--- Data extracts ---
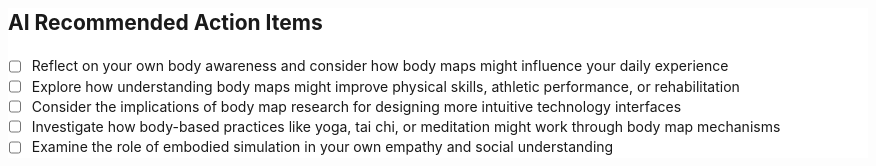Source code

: ## AI Recommended Action Items
- [ ] Reflect on your own body awareness and consider how body maps might influence your daily experience
- [ ] Explore how understanding body maps might improve physical skills, athletic performance, or rehabilitation
- [ ] Consider the implications of body map research for designing more intuitive technology interfaces
- [ ] Investigate how body-based practices like yoga, tai chi, or meditation might work through body map mechanisms
- [ ] Examine the role of embodied simulation in your own empathy and social understanding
---
* _Task to carry out_
Which lines in the data above hold the string "understanding"? Return each of them.

* _Expected answer_
- [ ] Explore how understanding body maps might improve physical skills, athletic performance, or rehabilitation
- [ ] Examine the role of embodied simulation in your own empathy and social understanding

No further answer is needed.